In fact, he’s a happy baby in general, smiling and laughing often as his parents and brothers talk — which his parents said was not the case prior to being diagnosed.

“He’s a completely different baby,” Sarah said.

But he’s still a little small for his age, and not gaining like babies should, or “failing to thrive,” as Sarah quoted from the medical community.

Due to that, and with the discovery that his spleen was also enlarged, specialists recently agreed that Charlie unequivocally needs the transplant.

“It was on our horizon that a transplant was a possibility, but it progressed quickly,” Sarah said. “We kind of had this four-week gap where we could just be normal for a while.”

Charlie was added to the transplant waiting list on a probationary period of sorts in January, and to the “official” list earlier this week.

Now, they wait.

“In the day and age we live in, we can get whatever we want right away, but this … It’s not going to be quick and it’s not going to be soon,” Carl said, of the waiting and of the procedure’s after effects.

Sarah said she was struck one night when one of her other sons, Henry, prayed in his 6-year-old sincerity for someone to “die soon” so his baby brother could have his transplant.

“It’s like you’re praying for someone else’s nightmare,” she said.

Even though the transplant will cure Alpha 1, Charlie will then take anti-rejection medications for the rest of his life. “I want it to happen, but I don’t want it to happen,” Sarah said. “You just don’t know how it’s going to turn out.”

Once the call comes in, Sarah said she will have 6 hours to get Charlie to the University of Minnesota in Minneapolis for the procedure.

“They basically said, ‘You just need to drop everything and go,’ ” Sarah said.

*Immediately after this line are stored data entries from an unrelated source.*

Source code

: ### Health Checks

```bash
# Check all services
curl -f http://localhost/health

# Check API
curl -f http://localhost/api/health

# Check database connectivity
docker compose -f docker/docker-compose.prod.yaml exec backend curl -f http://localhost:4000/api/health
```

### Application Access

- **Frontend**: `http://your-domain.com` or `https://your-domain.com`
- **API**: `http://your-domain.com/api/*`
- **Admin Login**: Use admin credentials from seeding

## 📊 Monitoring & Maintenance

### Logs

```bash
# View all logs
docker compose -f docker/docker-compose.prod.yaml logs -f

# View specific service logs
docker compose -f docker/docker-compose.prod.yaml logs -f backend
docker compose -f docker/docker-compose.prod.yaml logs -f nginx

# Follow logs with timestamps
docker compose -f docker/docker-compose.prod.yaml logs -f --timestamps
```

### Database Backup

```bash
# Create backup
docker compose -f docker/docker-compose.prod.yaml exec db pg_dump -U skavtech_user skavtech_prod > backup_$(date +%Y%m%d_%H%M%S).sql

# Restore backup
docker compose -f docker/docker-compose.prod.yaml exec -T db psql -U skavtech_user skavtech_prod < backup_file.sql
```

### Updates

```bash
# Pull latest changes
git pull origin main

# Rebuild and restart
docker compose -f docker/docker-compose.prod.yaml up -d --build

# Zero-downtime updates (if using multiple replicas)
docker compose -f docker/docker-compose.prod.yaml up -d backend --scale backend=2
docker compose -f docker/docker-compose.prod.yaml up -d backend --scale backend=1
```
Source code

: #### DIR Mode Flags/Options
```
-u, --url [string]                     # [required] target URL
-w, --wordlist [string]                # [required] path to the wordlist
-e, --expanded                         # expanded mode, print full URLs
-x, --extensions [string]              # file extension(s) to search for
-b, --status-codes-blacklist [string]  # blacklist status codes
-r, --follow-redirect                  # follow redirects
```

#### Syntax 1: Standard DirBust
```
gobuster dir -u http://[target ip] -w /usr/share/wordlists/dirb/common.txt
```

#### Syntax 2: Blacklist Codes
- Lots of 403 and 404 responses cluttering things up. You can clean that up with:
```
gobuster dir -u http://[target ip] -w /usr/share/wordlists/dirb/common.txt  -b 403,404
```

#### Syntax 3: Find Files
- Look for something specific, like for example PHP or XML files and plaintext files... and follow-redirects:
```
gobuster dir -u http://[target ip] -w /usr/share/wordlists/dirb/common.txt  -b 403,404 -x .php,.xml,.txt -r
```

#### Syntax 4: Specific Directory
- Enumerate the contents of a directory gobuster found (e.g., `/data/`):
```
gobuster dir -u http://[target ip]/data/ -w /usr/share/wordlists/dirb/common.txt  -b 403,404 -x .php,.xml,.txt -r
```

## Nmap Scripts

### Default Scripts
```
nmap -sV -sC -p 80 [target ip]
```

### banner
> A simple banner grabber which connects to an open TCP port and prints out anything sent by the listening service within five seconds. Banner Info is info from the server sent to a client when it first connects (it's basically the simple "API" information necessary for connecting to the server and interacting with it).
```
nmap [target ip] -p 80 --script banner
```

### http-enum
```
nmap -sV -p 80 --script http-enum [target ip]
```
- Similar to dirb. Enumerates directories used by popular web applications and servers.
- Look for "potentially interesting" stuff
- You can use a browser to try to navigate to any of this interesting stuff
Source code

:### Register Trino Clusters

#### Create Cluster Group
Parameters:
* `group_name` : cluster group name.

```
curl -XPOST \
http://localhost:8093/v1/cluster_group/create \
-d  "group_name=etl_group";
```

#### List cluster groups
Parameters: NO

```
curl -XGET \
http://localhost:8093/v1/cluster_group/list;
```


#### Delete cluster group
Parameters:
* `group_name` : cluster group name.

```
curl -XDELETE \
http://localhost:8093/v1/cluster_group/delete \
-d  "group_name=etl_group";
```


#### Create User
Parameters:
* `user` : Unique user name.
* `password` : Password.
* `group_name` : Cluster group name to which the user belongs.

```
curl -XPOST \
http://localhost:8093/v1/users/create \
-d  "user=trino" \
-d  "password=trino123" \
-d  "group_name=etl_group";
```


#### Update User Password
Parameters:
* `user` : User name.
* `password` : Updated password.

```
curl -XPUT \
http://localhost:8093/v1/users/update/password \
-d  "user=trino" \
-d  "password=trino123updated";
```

After the transplant, she and Charlie will have to stay in Minnesota for least a month.

Sarah has started packing what she can to prepare, toiletries, etc., and said friends and neighbors have volunteered to help with the boys while she’s away. Her mom, who lives in Worthington, Minn., will stay in Mitchell with her other sons, Aiden, 9, Henry, and Jack, 3.

“That’s just a huge stress for me, knowing I’ll have to be away from my family,” Sarah said. “I’ve just really tried to stay in the now.” Carl agrees, saying they try to focus on “normal” family activities: meals together, book reading, prayers at bedtime. “We just kind of enjoy the time together,” Sarah said. “Hold (Charlie) a lot more than usual.” “Stuff doesn’t get done,” she added with a laugh. Charlie starts to fuss a bit, perhaps feeling neglected since his mom is preoccupied. Sarah immediately hugs her baby boy, turning so their faces touch. She wrinkles her nose as he gives her a long, openmouthed, sloppy baby kiss.

“I think I got some tongue,” Sarah said with a smile.

“That’s my boy,” Carl quips, eliciting a laugh from his wife. Charlie, satisfied that he’s still the center of attention, gives a sunny smile, then returns to sucking on his blue socks.